Technical Report
Executive Summary
This project builds a custom dataset using the National Park Service (NPS) API by combining parks, alerts, and campground data into a unified dataset. The goal is to explore how park amenities relate to operational complexity across National Park Service sites.
The final dataset contains 474 park units and includes engineered features such as number of activities, alerts, and campgrounds. Analysis suggests a weak positive relationship between amenities and operational complexity.
Motivation
The National Park Service manages a wide range of park units that vary significantly in size, infrastructure, and usage. Understanding how park features relate to operational demands can provide insight into how resources are distributed and managed.
Rather than using a pre-existing dataset, this project builds a dataset from scratch to allow full control over feature selection and data structure.
Data Collection
Data was collected from the National Park Service API using three endpoints:
- Parks
- Alerts
- Campgrounds
Each endpoint provides different information about park units. Data was retrieved using Python and stored as raw CSV files.
Methodology
Data Acquisition
API requests were made using the requests library. Each endpoint returned JSON data, which was converted into pandas DataFrames.

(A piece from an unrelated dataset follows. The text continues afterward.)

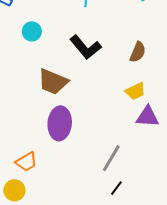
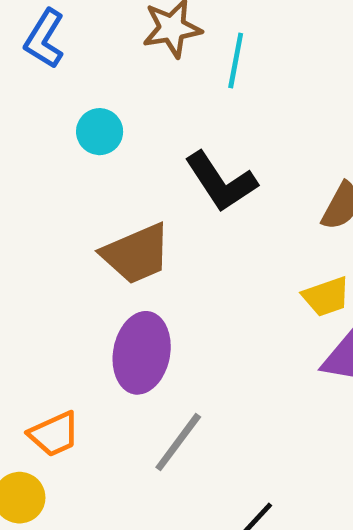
brown trapezoid: (53, 82) -> (136, 254), turned -52
gray line: (111, 158) -> (178, 442), moved

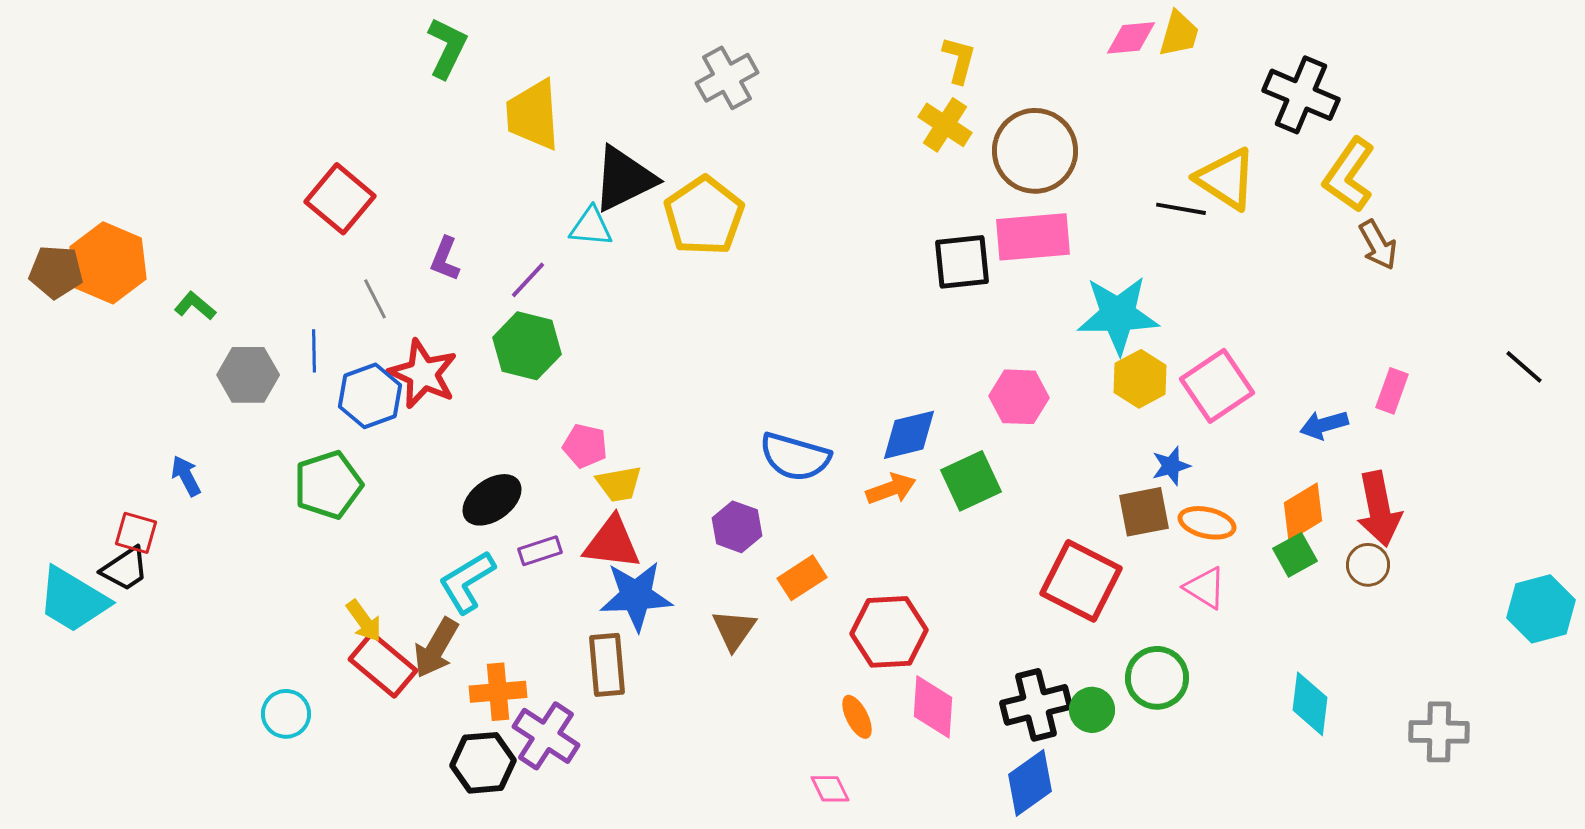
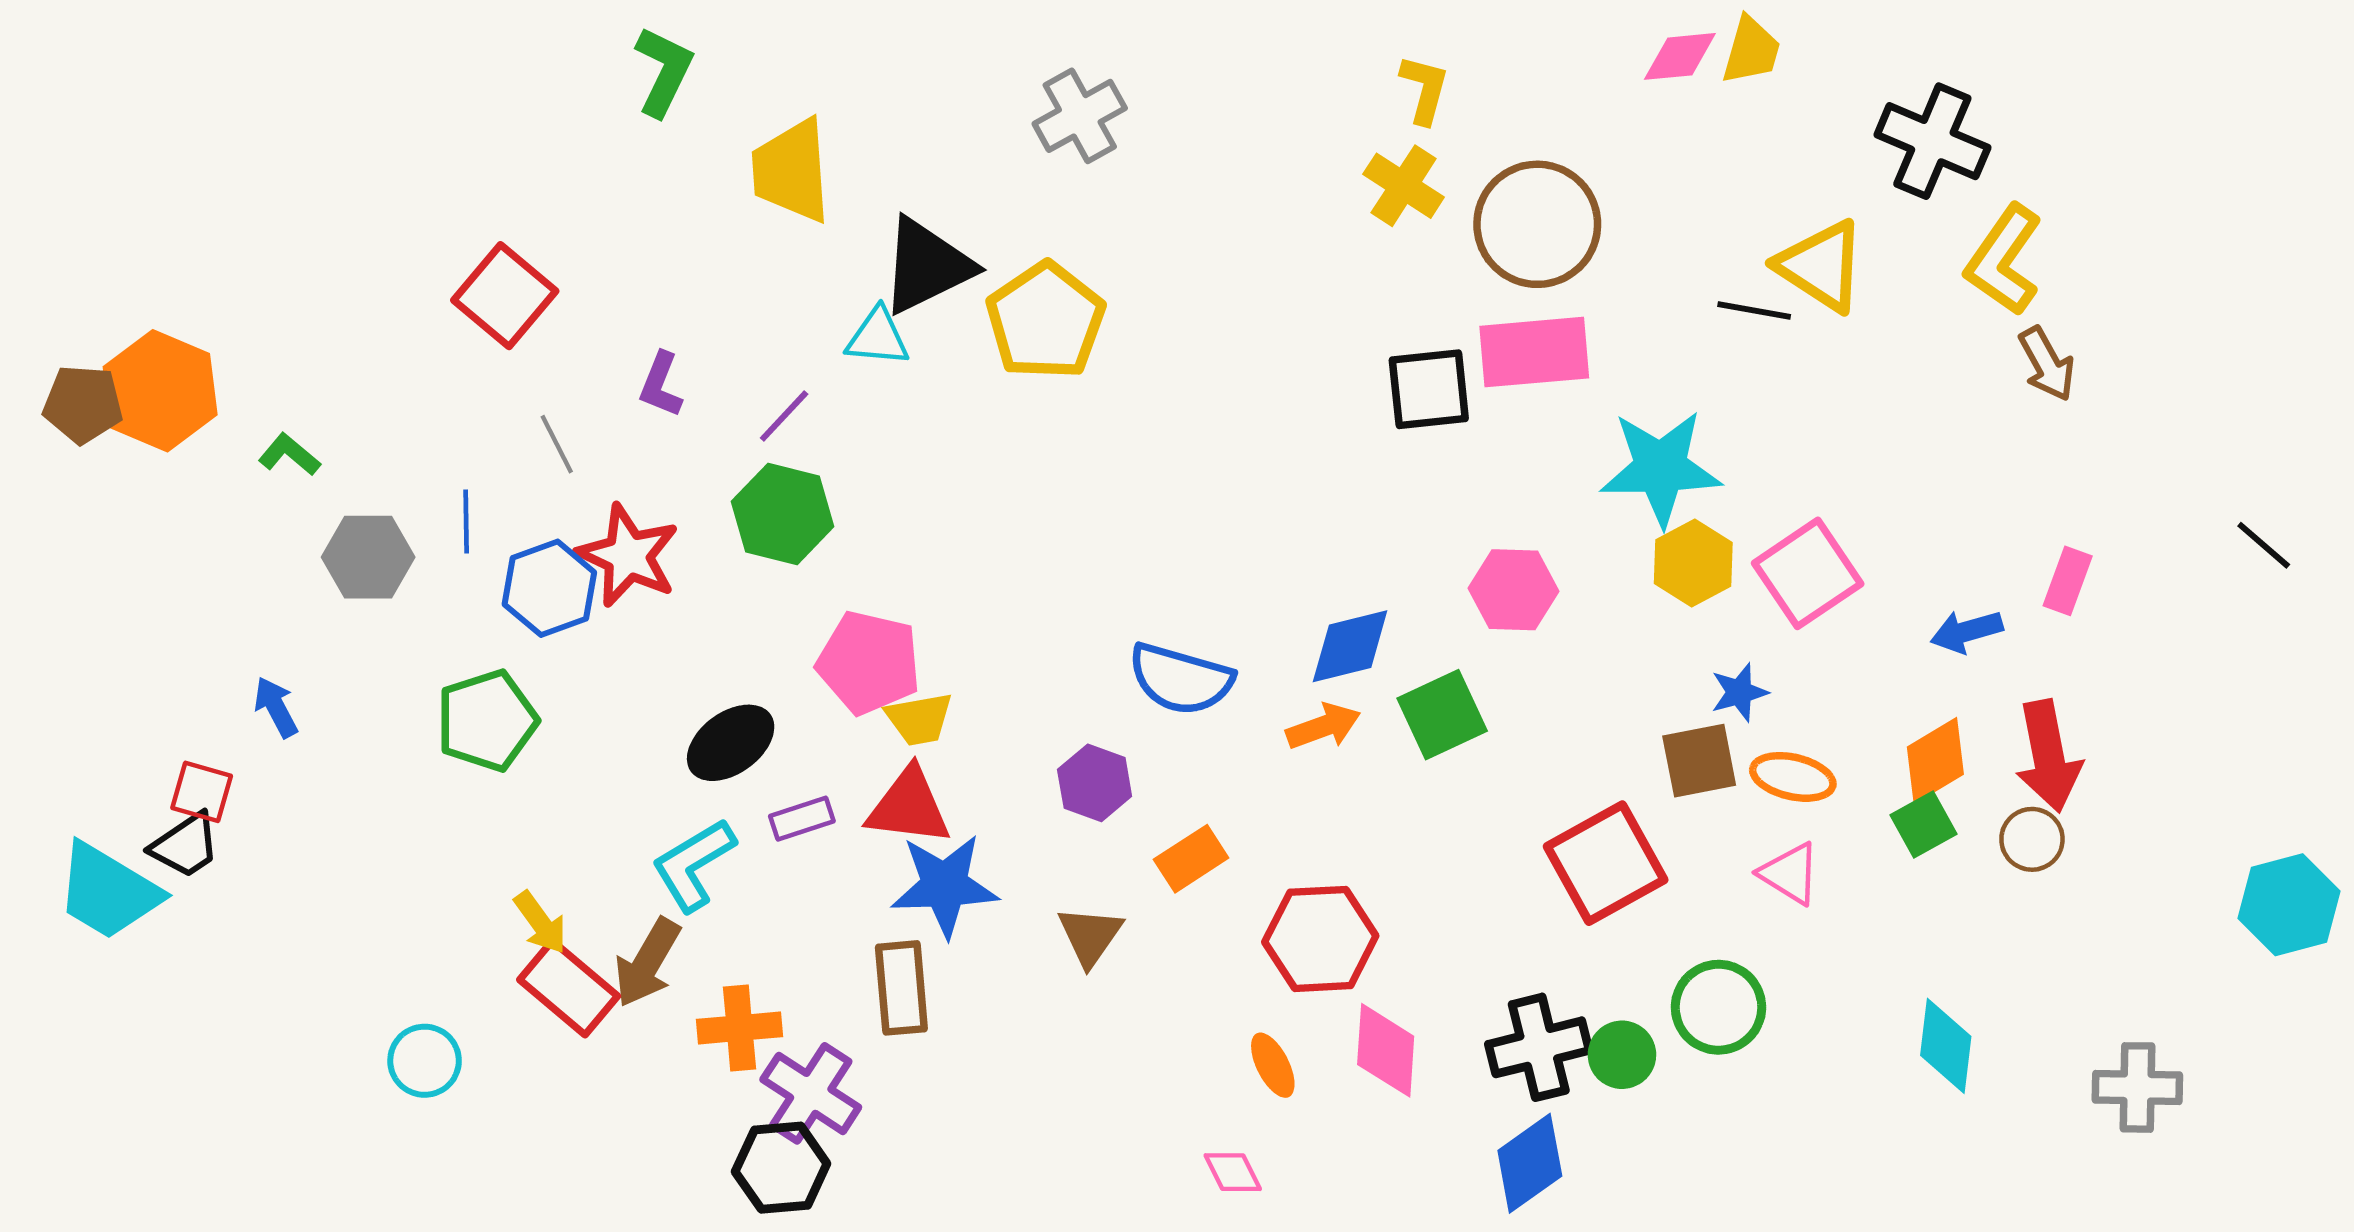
pink pentagon: (585, 446) -> (869, 663), size x1.6
red square: (1081, 581) -> (1606, 863), turned 34
black hexagon: (483, 763) -> (781, 1168), moved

The parks dataset served as the base dataset, while alerts and campgrounds were merged using park codes.
Data Cleaning
Key cleaning steps included:
- Removing missing values
- Standardizing column names
- Converting data types
- Selecting relevant variables
Feature Engineering
New variables were created to support analysis:
description_length: length of park descriptionnum_activities: number of listed activitiesnum_alerts: number of alerts per parknum_campgrounds: number of campgrounds per park
Analysis
The primary question explored is the relationship between:
- Amenities (activities and campgrounds)
- Operational complexity (alerts)
A scatterplot of activities versus alerts shows that most parks have low alert counts regardless of activity level. However, parks with more activities tend to have slightly higher alert counts.

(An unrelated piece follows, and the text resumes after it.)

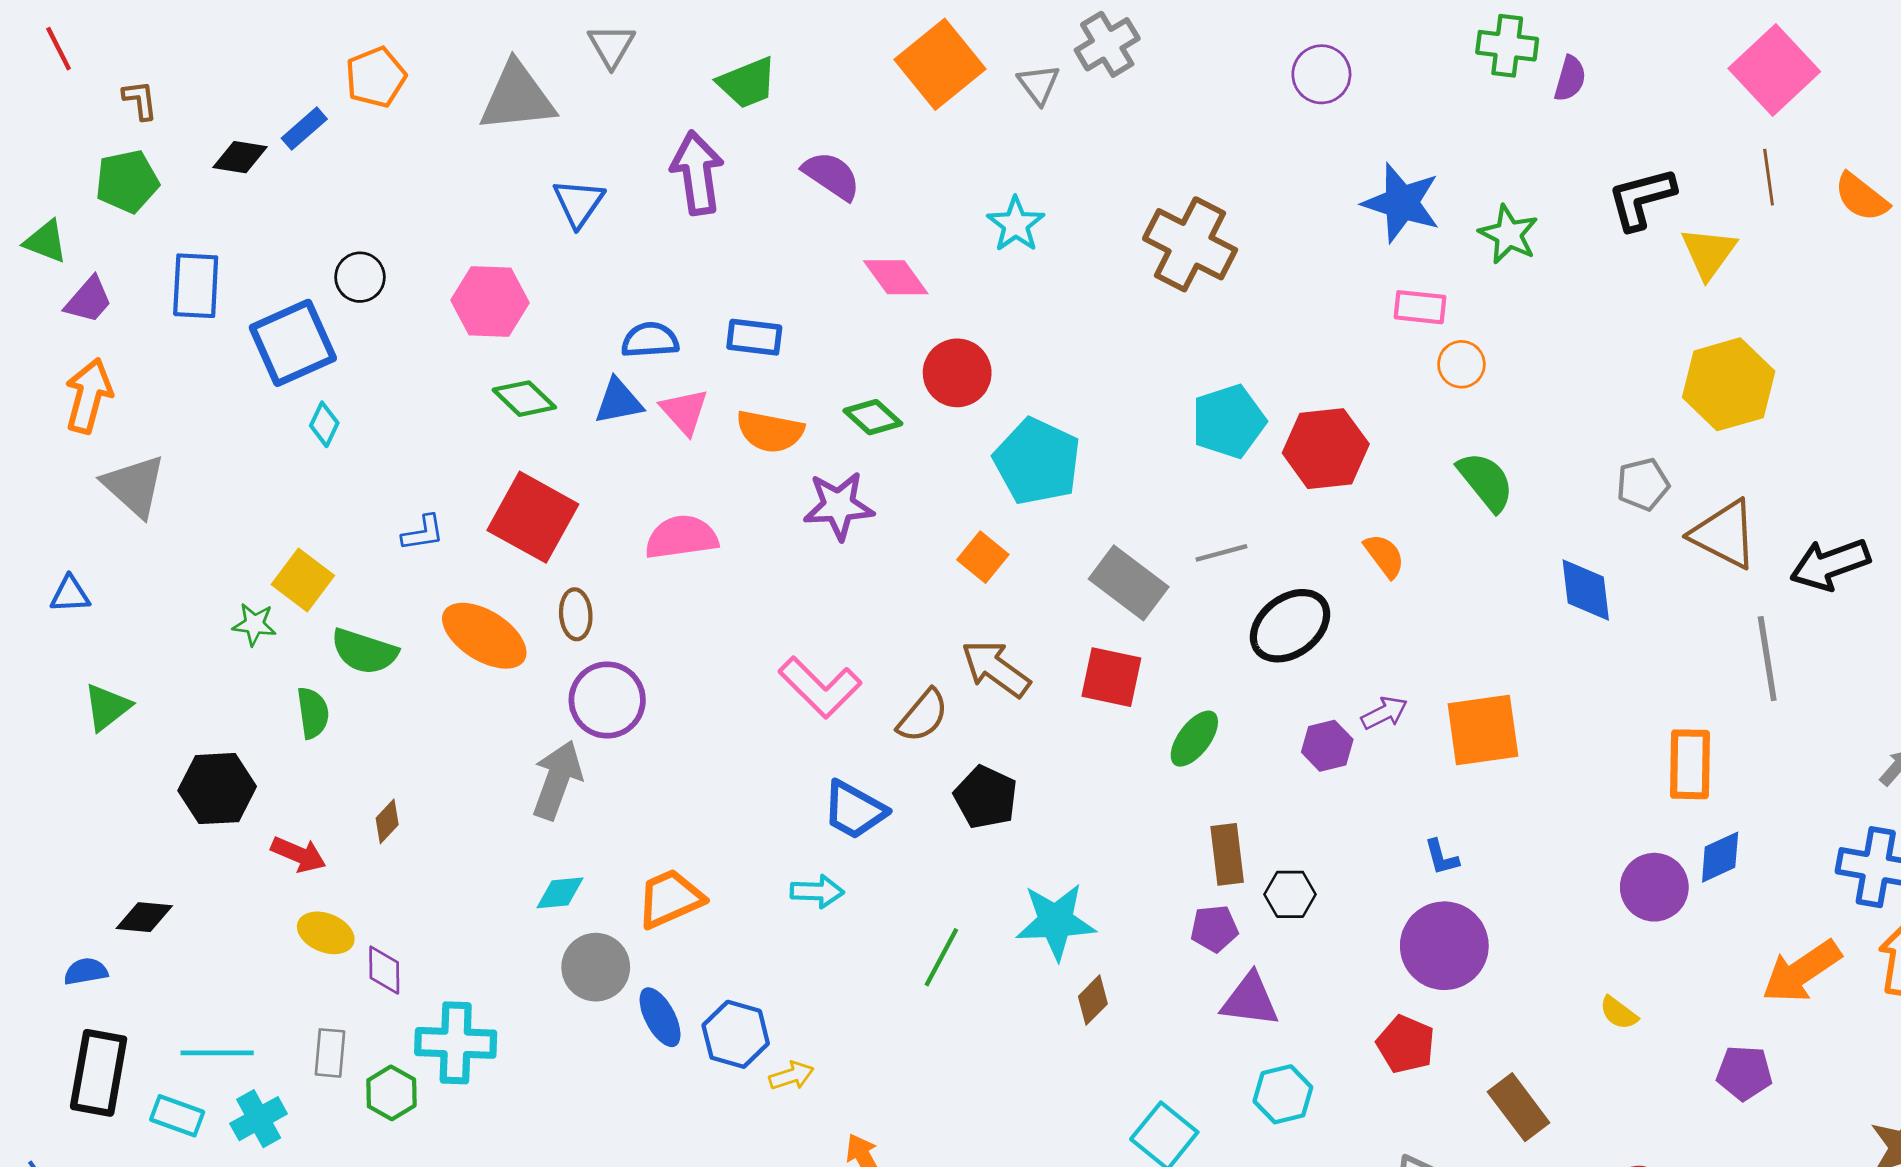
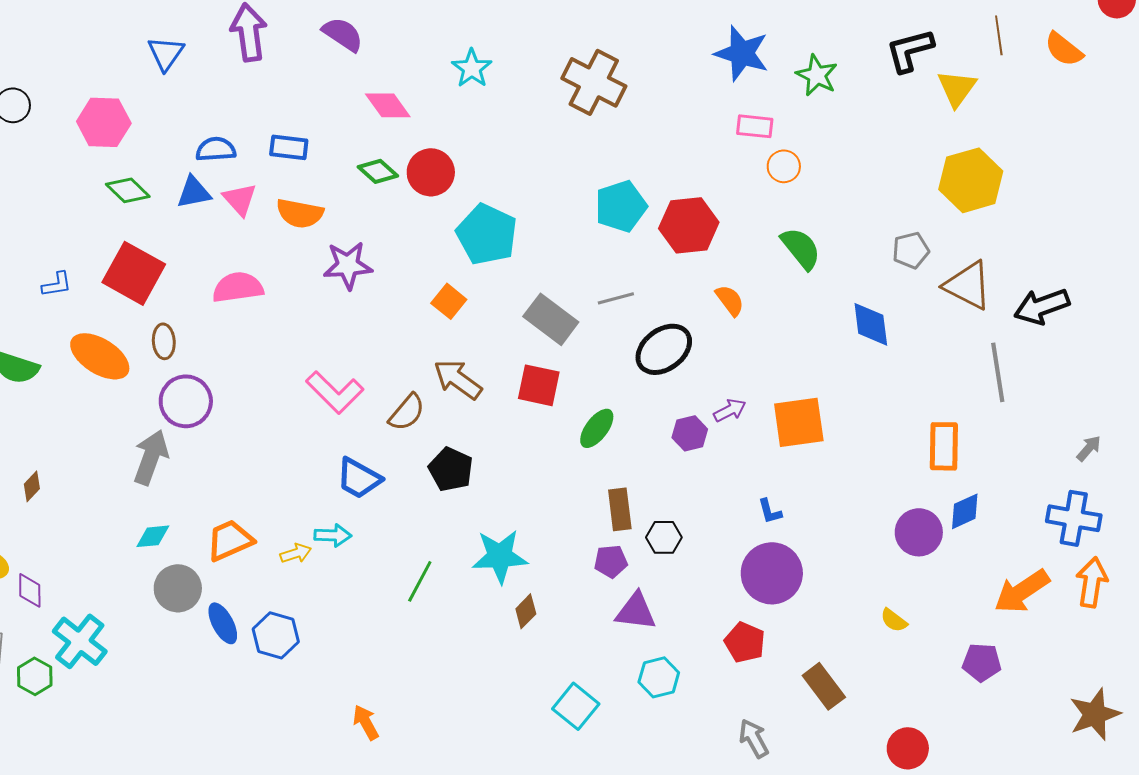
green diamond: (873, 417) -> (378, 171), moved
cyan cross: (456, 1043) -> (80, 641), turned 36
yellow arrow: (791, 1076) -> (296, 553), moved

A simple linear trend line suggests a weak positive relationship.
Key Findings
- Most parks have low numbers of alerts
- There is only a weak relationship between amenities and alerts
- Parks with more infrastructure tend to show slightly higher operational complexity
Limitations
- The dataset is a snapshot in time and does not update automatically
- Alerts and campgrounds were limited to 500 records
- Park units vary widely in type and scale, which affects comparisons
Reproducibility
The full workflow can be reproduced using scripts in the src/ directory:
get_parks.pyget_alerts.pyget_campgrounds.pyclean_parks.pymerge_alerts.pymerge_campgrounds.py
The final dataset is stored at:
data/processed/parks_final.csv
Conclusion
This project demonstrates a full data science workflow, from data collection to deployment. It highlights how API data can be transformed into a structured dataset and used to explore meaningful relationships between real-world variables.